As Ramadan enters 2nd week, young Muslims in Winnipeg have their minds fixed on Gaza
Food shortages amid ongoing war among concerns raised by community members
Meisaa Alatrash says she once got her purse searched by the Israeli military while trying to enter Jerusalem's Al-Aqsa Mosque for night prayer during Ramadan. She was 10.
"They checked our IDs, they checked our bags. They just let whoever they want in and refuse others," the 20-year-old University of Winnipeg student says. "I remember my family and I getting refused and we couldn't enter the mosque."
Alatrash, who was born in the West Bank but has lived in Canada most of her life, was visiting relatives in Bethlehem during Ramadan in 2014 — the only time she's celebrated the holy month in the land where she was born.
She says that because of Israeli restrictions on the movement of Palestinians, she didn't get to see her mother's family in Jerusalem then.
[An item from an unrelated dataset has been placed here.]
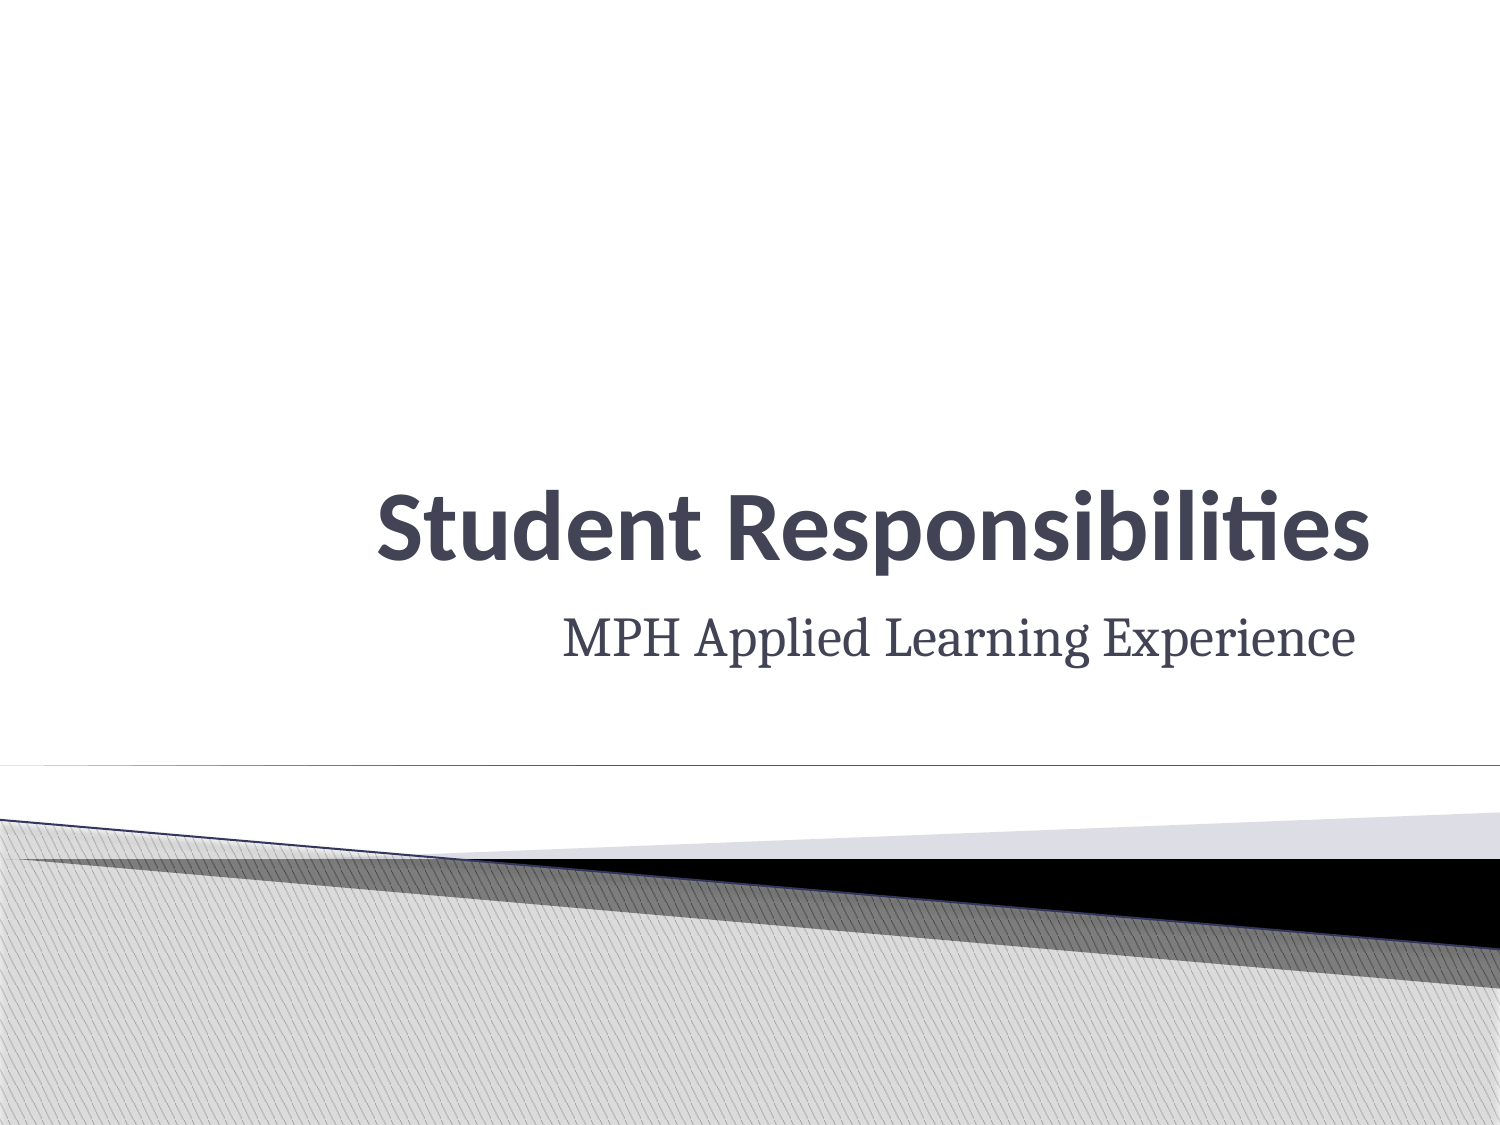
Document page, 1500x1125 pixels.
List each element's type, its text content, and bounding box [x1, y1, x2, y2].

title Student Responsibilities [112, 287, 1388, 588]
picture [5, 859, 1500, 989]
subtitle MPH Applied Learning Experience [112, 592, 1388, 790]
Things like that made her feel like she was in a prison, trapped in her own country, she says.
Still, she says, she associates that Ramadan with happy memories.
"It's a lot nicer [than here] just because I [had] family around me, and my relatives and all.… We would break our fast and then stay up till sunrise, you know, eating, chatting, praying," Alatrash said.
"It was a while ago. Things were a lot different."
It's been more than a week since Ramadan started for practising Muslims worldwide. For the whole month, millions of people — except for the sickly, the elderly, pregnant women and children — will fast during daylight hours. There's a meal before dawn, and then there's the iftar, a large feast, after sunset.
It's been just over five months since Hamas attacked Israel, killing 1,200 people and triggering an invasion of the Gaza Strip that has so far killed 31,500 people in the territory, according to Gazan health officials.
Young Muslims in Winnipeg say they're feeling the aftershocks of the conflict in their own lives — more so now, when their religion asks them to consider what it feels like to be in the shoes of the less fortunate.
"The whole point of fasting during Ramadan is so that we can feel what others feel," said Sualeha Sualeha, president of the U of W's Muslim Students' Association. "At the end of the day … I don't have to worry about basically where my next meal is going to come from."
"There's people that do have to worry about that, especially what's going on in Gaza right now."
'This many people died today'
The United Nations says a quarter of Gaza's 2.3-million population is starving. Gazan health officials say women and children account for two-thirds of the dead.
Walid Mohamed, 26, usually breaks fast with his parents and some of his siblings. He says the table talk usually starts the same way: a recounting of the day's death toll.
"It will be like, 'Oh, Israel bombed Khan Yunis today, or Israel bombed Raffah today, or Israel bombed northern Gaza today," he said. "Most of the time, the conversation does not have any small talk … it's just straight to the point: There's this many people died today."
He says it's a conversation that's been going on for several months.
Mohamed's family came to Canada from Sudan, also suffering a decades-long conflict that's resulted in the displacement of millions.
However, he says, unlike Sudan, the Gaza conflict is much more talked about, and that it's always looking you in the face.
"Whenever you open social media, that's the first thing you're most likely to see," he said.
"We're seeing kids being pulled from under the rubble. We're seeing mothers. We're seeing very old people fleeing …Seeing this obviously has made people change the way they engage about this, if you want to call it conflict, but I refer to it as a genocide."
'People are showing up despite fasting'
Sualeha says all Muslims students she knows are processing the same feelings of sadness. For some, she says, they've been a call to action.
"[This] is the month that we're supposed to strengthen our relationship with God," she said.
"The biggest thing is prayer for the people of Gaza, and that holds a lot of weight in being able to express your emotions … [That's] the biggest thing right now, along with people having just protests going on every week. People are showing up despite fasting."
Mohamed said he's been aware of the Israel-Palestine conflict since he was a teen, and that he's been going to protests since 2019. He's been attending those organized by the Canadian Palestinian Association of Manitoba every weekend since the invasion began.
He said what's happening in Gaza is one of the reasons he's pursuing a career in criminal justice.
Alatrash says all she's been thinking about since Ramadan started is the Palestinian people.
"Past years we would have, you know, a table full of food and varieties and all that kind of thing. But this year it's not like that whatsoever," she said.
"When you see these women and children being starved to death — it's oppression, it's torture, it's genocide. Like, it's not something that can be described. And, of course, there's so many feelings that I can't even describe, to be very honest with you, because how can you describe the feeling of seeing your own people starving to death?"